Но теперь, разумеется, местность эта стала заповедной.
— Точь-в-точь — красивая книжка-картинка! — повторяла Ханна Хиггинс. Она вошла в сувенирную лавку, купила открытку и фигурки трех маленьких индейцев, чтобы послать домой.
Пибоди нашла для себя в лавке шаль с изображением всех достопримечательностей Силвер-Спринга. Однако же Фрей только стояла у прилавка, листая брошюры. Снова начались боли в животе.
— Где Томпсон? — спросила она. — Я ответственна за эту поездку, нам надо держаться всем вместе.
Ханна Хиггинс ответила:
— Он купил себе шапку, какую носил Дэви Крокетт [30] Популярный политический деятель, герой Фронтира (1766–1836).
.
Новая шапка Томпсона была большая и серая, с длинным хвостом, а вкупе с его бровями она придавала ему почти дьявольский вид. При этом казалось, будто он стал меньше ростом.

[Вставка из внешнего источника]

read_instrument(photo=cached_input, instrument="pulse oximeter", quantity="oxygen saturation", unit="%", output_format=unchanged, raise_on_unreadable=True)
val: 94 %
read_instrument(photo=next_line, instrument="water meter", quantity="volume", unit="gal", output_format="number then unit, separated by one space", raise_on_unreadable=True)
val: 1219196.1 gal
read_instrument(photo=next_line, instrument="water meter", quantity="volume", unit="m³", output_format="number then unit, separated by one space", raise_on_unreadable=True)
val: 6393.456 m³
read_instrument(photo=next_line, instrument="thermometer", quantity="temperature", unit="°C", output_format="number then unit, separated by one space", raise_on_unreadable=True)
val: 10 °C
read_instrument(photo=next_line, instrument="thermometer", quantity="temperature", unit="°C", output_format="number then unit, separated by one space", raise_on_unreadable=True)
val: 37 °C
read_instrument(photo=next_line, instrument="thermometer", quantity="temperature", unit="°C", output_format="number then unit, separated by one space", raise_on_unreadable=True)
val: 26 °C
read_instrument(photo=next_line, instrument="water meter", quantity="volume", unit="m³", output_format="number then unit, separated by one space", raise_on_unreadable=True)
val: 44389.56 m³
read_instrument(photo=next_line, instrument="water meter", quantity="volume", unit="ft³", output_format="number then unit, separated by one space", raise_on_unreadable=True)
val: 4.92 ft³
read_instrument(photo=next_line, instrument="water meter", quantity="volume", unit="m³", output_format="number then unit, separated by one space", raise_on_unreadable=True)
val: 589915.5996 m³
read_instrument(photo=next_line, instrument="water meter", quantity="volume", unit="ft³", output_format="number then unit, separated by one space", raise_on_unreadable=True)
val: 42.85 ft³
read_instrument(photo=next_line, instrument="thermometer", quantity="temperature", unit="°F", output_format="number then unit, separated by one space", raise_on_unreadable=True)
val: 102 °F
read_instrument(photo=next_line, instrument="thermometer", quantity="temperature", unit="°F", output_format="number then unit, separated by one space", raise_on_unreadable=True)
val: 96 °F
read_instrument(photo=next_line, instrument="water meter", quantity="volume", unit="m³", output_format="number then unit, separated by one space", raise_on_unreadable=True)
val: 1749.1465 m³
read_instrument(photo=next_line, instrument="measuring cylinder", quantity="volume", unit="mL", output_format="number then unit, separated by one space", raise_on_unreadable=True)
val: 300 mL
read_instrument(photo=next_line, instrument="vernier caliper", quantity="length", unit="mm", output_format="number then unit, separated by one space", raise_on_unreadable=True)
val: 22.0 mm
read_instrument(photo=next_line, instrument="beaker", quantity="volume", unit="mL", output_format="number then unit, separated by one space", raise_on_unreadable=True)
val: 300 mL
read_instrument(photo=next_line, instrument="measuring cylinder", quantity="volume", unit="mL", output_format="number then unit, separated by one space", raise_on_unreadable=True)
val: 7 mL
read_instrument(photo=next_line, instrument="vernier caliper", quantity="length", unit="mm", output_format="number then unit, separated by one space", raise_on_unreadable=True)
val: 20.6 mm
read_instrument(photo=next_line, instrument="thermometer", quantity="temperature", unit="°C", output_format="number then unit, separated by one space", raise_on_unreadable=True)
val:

— А шапка не слишком теплая? — спросила Пибоди.
«Не для него, — подумала Фрей, — не оттуда он явился!»
А вслух сказала:
— Первый пункт нашей программы — Змеиная ферма. Вы можете пойти туда, если пожелаете, но я останусь на воздухе. Стоит мне увидеть каких-нибудь ползучек, как я заболеваю.
— Фрейдизм! — заметил Томпсон.
Впервые за все время поездки он хоть что-то сказал. Новая шапка взбодрила его. Из-под меховой оторочки он вытаращил глаза на Фрей, потряс серым хвостом на шапке и вошел в змеевник. Там было уже очень тепло. Переходя от одной стеклянной витрины к другой, трое путешественников разглядывали неподвижно свернувшихся в серпентарии змей. Большинство из них были как будто припорошены пылью и, казалось, спали.
Томпсон, прижав лицо к стеклу, пытался ужасающими гримасами заставить змей шевелиться.
— Они похожи на меня, — сказал он, — они презирают весь мир.
Миссис Хиггинс и мисс Пибоди принялись болтать о змеях. Они напоминали друг другу об ужасных происшествиях, о плавающих змеях, что заползают на тебя в воде, о белых змеях, приползающих к крыльцу когда кто-то должен умереть… О змеях, что кусают себя за хвост и катятся следом за тобой, словно колесо.
— Говорите громче! — потребовал Томпсон. — Я не слышу ваших слов.
Ханна Хиггинс повторила:
— В Южной Америке змеи кусают себя за хвост и катятся следом за тобой, будто колесо. А однажды во время сенокоса змея подняли вверх вместе с вилами и он свалился мне на шею!
Эвелин Пибоди вскрикнула, пискнув совсем как мышка.
— Змей! — произнес Томпсон. — Змей у вас в мозгу. Это — бедное животное, которое запало вам в ум. Разве вы еще не пришли в себя после грехопадения?
Внезапно в нем пробудилась какая-то эйфория, лихорадочный интерес к болтовне. Надвинув меховую шапку как можно ниже на глаза, он прошипел:
— Змей! Секс! Вы ведь знаете, секс нынче в моде… И судя по тому, что вы говорите, он не обошел и вас… Говорю вам, змей не желает ничего иного, кроме того, чтоб его оставили в покое. Даже в Южной Америке змей не станет катиться за вами следом, будто колесо! Взгляните на него! Видели ли вы когда-нибудь такое бездонное отсутствие интереса, такое невероятное презрение!
Какой-то очковый змей, медленно раскачиваясь, поднял свою украшенную чем-то похожим на шлем голову: глаза его напоминали глаза хищных птиц и крокодилов.
Но вот он чуточку, буквально на волосок, отклонил голову назад и оцепенел.
— Убирайся, убирайся прочь! — прошептала мисс Пибоди.
И они двинулись дальше по жаре и по песку.
Профессор-змеевед стоял в высоких сапогах в одной из клеток в окружении восьми гремучих змей. Пассажиры трех перегруженных автобусов облепили этот четырехугольник из непробиваемого стекла. Свернувшись твердым плотным клубком, змеи так же точно окружали его изнутри. В центре каждого клубка, предостерегая зрителей, непрерывно гремела погремушка. Звук погремушек был сух, безжизнен, исполнен леденящей угрозы.
— Иди сюда! — позвала Ханна Хиггинс. — Здесь лучше видно!